The Landlord and Tenant Board says it received a total of 599 applications last year from landlords looking to increase rent above the 1.8 per cent limit set by the province. In 2012, the board received 292 applications.
The numbers confirm what tenant advocates have been saying for a long time: Owners and landlords are trying harder than ever to jack up rent.
"It doesn't surprise me at all that those numbers are going up," said tenants advocate Cole Webber of Parkdale Community Legal Services. The trend seems to be expanding to neighbourhoods across the GTA, he said.
Under the Residential Tenancies Act, landlords can apply to increase rent above the province's annual guidelines in order to cover capital repair costs. But advocates say the rule should limit the acceptable list of repairs to ones that clearly benefit current tenants, such as heating system replacements, and only sparingly apply to cosmetic changes, such as lobby improvements.
Webber is currently assisting dozens of tenants at 1251 King St. W., who are on a rent strike in opposition to a 3.4 rent increase application by landlord Nupsor Investment and building owner Michael Lax. The tenants say such a steep increase is unfair when it's based on renovations in the lobby and outside the building.
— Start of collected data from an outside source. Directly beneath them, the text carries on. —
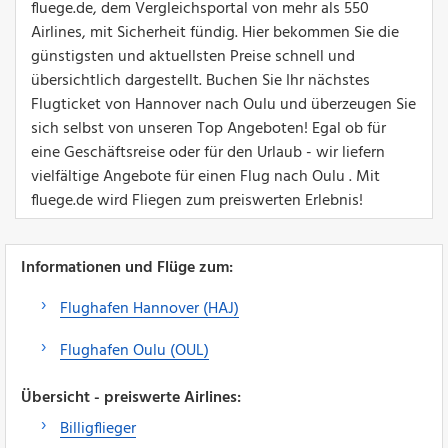
fluege.de, dem Vergleichsportal von mehr als 550
Airlines, mit Sicherheit fündig. Hier bekommen Sie die
günstigsten und aktuellsten Preise schnell und
übersichtlich dargestellt. Buchen Sie Ihr nächstes
Flugticket von Hannover nach Oulu und überzeugen Sie
sich selbst von unseren Top Angeboten! Egal ob für
eine Geschäftsreise oder für den Urlaub - wir liefern
vielfältige Angebote für einen Flug nach Oulu . Mit
fluege.de wird Fliegen zum preiswerten Erlebnis!
Informationen und Flüge zum:
Flughafen Hannover (HAJ)
Flughafen Oulu (OUL)
Übersicht - preiswerte Airlines:
Billigflieger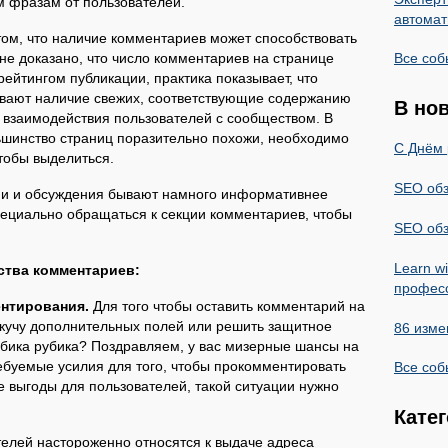
 фразам от пользователей.
автомат
ом, что наличие комментариев может способствовать
 не доказано, что число комментариев на странице
Все соб
ейтингом публикации, практика показывает, что
ивают наличие свежих, соответствующие содержанию
В но
 взаимодействия пользователей с сообществом. В
льшинство страниц поразительно похожи, необходимо
С Днём 
тобы выделиться.
SEO обз
рии и обсуждения бывают намного информативнее
пециально обращаться к секции комментариев, чтобы
SEO обз
Learn w
ства комментариев:
профес
ентирования.
Для того чтобы оставить комментарий на
кучу дополнительных полей или решить защитное
86 изме
убика рубика? Поздравляем, у вас мизерные шансы на
ебуемые усилия для того, чтобы прокомментировать
Все соб
 выгоды для пользователей, такой ситуации нужно
Кате
телей настороженно относятся к выдаче адреса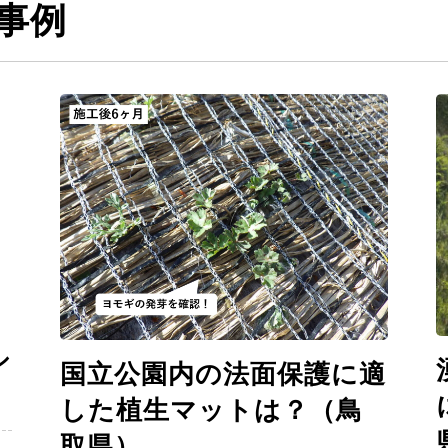
事例
シ
国立公園内の法面保護に適
した植生マットは？（鳥
取県）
Webber says above-guideline rent increases are part of an intentional strategy to get rid of long-term tenants. Landlords can set rent at whatever they like once a unit is vacant.
Last week a coalition of tenant advocacy groups headed to Queen's Park to push for changes in the act. City council has also asked the province to review the rent guidelines.
"For many people in Toronto, moving out to go somewhere else is no longer an option," said Kenneth Hale of the Advocacy Centre for Tenants Ontario.
Hale said the trend is partly to blame for the current pressure on the city's shelter system.
"We're seeing middle-class people moving into what used to be low-income housing, then those with low income have nowhere to go and they end up in shelters."